Everyone removed their blogroll. That is what happened. Someone gave Automattic (WordPress foundation that could receive "donations" from advertising platforms) the idea that making blogs mostly discoverable via paid advertising was a good idea. Automattic removed the blogroll by default, and then most of the blogs removed, and then most of the blogs vanished. Blogs were discovered via the huge list of other blogs. There were so many incredible blogs. One could then check all their linked blogroll blogs because birds of a feather flocked together...

Automatic became an NGO. A big advertising seller paid the NGO lots of money. The NGO removed blogrolls so that blogs were discoverable by paid advertising instead of word of mouth. Countless blogs also removed their blogrolls, and blogging declined.

That is one more thing that Google has done to destroy the web that gave birth to it. That happened around 2012.

Also, old blogs were like having a subject matter expert as your personal mentor via correspondence. Those new blogs would have been called content farms in the days of the blogroll. Search back then was based on keywords and boolean. You could type "NOT youtube" and no youtube would fill your results. The top blogs are content farms by the old standards.

Google removed the ability to use boolean search to get exactly what you want based on text content, and then they removed the blogrolls via bankrolling the WordPress developers.
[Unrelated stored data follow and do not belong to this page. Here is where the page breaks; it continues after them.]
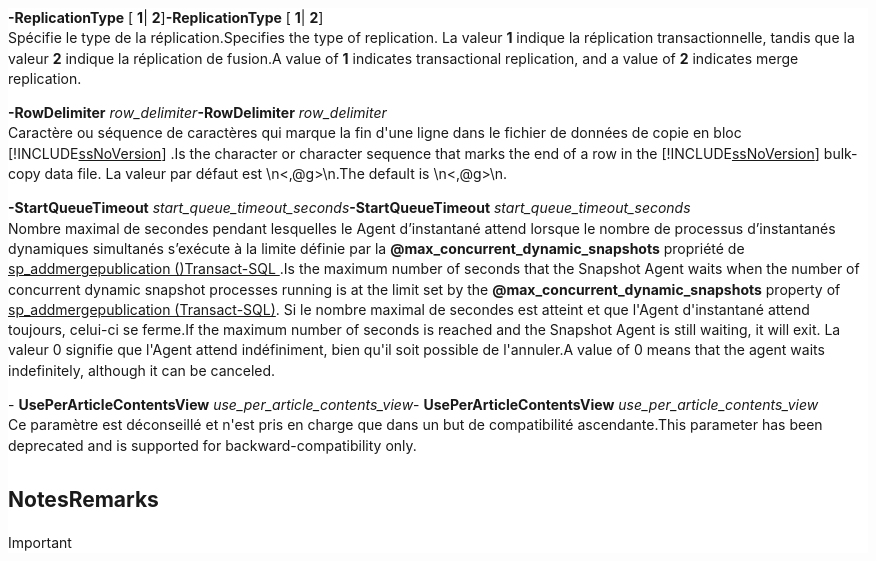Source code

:  <span data-ttu-id="4a4aa-286">**-ReplicationType** [ **1**| **2**]</span><span class="sxs-lookup"><span data-stu-id="4a4aa-286">**-ReplicationType** [ **1**| **2**]</span></span>  
 <span data-ttu-id="4a4aa-287">Spécifie le type de la réplication.</span><span class="sxs-lookup"><span data-stu-id="4a4aa-287">Specifies the type of replication.</span></span> <span data-ttu-id="4a4aa-288">La valeur **1** indique la réplication transactionnelle, tandis que la valeur **2** indique la réplication de fusion.</span><span class="sxs-lookup"><span data-stu-id="4a4aa-288">A value of **1** indicates transactional replication, and a value of **2** indicates merge replication.</span></span>  
  
 <span data-ttu-id="4a4aa-289">**-RowDelimiter** _row_delimiter_</span><span class="sxs-lookup"><span data-stu-id="4a4aa-289">**-RowDelimiter** _row_delimiter_</span></span>  
 <span data-ttu-id="4a4aa-290">Caractère ou séquence de caractères qui marque la fin d'une ligne dans le fichier de données de copie en bloc [!INCLUDE[ssNoVersion](../../../includes/ssnoversion-md.md)] .</span><span class="sxs-lookup"><span data-stu-id="4a4aa-290">Is the character or character sequence that marks the end of a row in the [!INCLUDE[ssNoVersion](../../../includes/ssnoversion-md.md)] bulk-copy data file.</span></span> <span data-ttu-id="4a4aa-291">La valeur par défaut est \n\<,@g>\n.</span><span class="sxs-lookup"><span data-stu-id="4a4aa-291">The default is \n\<,@g>\n.</span></span>  
  
 <span data-ttu-id="4a4aa-292">**-StartQueueTimeout** _start_queue_timeout_seconds_</span><span class="sxs-lookup"><span data-stu-id="4a4aa-292">**-StartQueueTimeout** _start_queue_timeout_seconds_</span></span>  
 <span data-ttu-id="4a4aa-293">Nombre maximal de secondes pendant lesquelles le Agent d’instantané attend lorsque le nombre de processus d’instantanés dynamiques simultanés s’exécute à la limite définie par la **@max_concurrent_dynamic_snapshots** propriété de [sp_addmergepublication &#40;&#41;Transact-SQL ](/sql/relational-databases/system-stored-procedures/sp-addmergepublication-transact-sql).</span><span class="sxs-lookup"><span data-stu-id="4a4aa-293">Is the maximum number of seconds that the Snapshot Agent waits when the number of concurrent dynamic snapshot processes running is at the limit set by the **@max_concurrent_dynamic_snapshots** property of [sp_addmergepublication &#40;Transact-SQL&#41;](/sql/relational-databases/system-stored-procedures/sp-addmergepublication-transact-sql).</span></span> <span data-ttu-id="4a4aa-294">Si le nombre maximal de secondes est atteint et que l'Agent d'instantané attend toujours, celui-ci se ferme.</span><span class="sxs-lookup"><span data-stu-id="4a4aa-294">If the maximum number of seconds is reached and the Snapshot Agent is still waiting, it will exit.</span></span> <span data-ttu-id="4a4aa-295">La valeur 0 signifie que l'Agent attend indéfiniment, bien qu'il soit possible de l'annuler.</span><span class="sxs-lookup"><span data-stu-id="4a4aa-295">A value of 0 means that the agent waits indefinitely, although it can be canceled.</span></span>  
  
 <span data-ttu-id="4a4aa-296">\- **UsePerArticleContentsView** _use_per_article_contents_view_</span><span class="sxs-lookup"><span data-stu-id="4a4aa-296">\- **UsePerArticleContentsView** _use_per_article_contents_view_</span></span>  
 <span data-ttu-id="4a4aa-297">Ce paramètre est déconseillé et n'est pris en charge que dans un but de compatibilité ascendante.</span><span class="sxs-lookup"><span data-stu-id="4a4aa-297">This parameter has been deprecated and is supported for backward-compatibility only.</span></span>  
  
## <a name="remarks"></a><span data-ttu-id="4a4aa-298">Notes</span><span class="sxs-lookup"><span data-stu-id="4a4aa-298">Remarks</span></span>  
  
> [!IMPORTANT]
Now the top content farmers get top billing on every search engine, which requires marketing spend, the blogrolls are niche structures, and you cannot boolean your way to a real set of search results.

https://mor10.com/newspack-automattic-google-and-the-saasifi...

6510 2 hours ago | parent [-]

Blog search was good, Technorati was good, google reader was good.

But I agree, if it doesn't have a blogroll it is safe to ignore the blog. It might even be considered the single identifier that separates the blogs from the spam.

UqWBcuFx6NV4r an hour ago | parent | next [-]

It’s always “safe to ignore” a blog because there’s seldom actual negative consequences for doing so. If you want to use such a silly, absurd heuristic, feel free to pay the opportunity cost. Pointless nostalgia-driven web surfing at its finest.

smitty1e an hour ago | parent | prev [-]

I went with feedly whe Google reader died.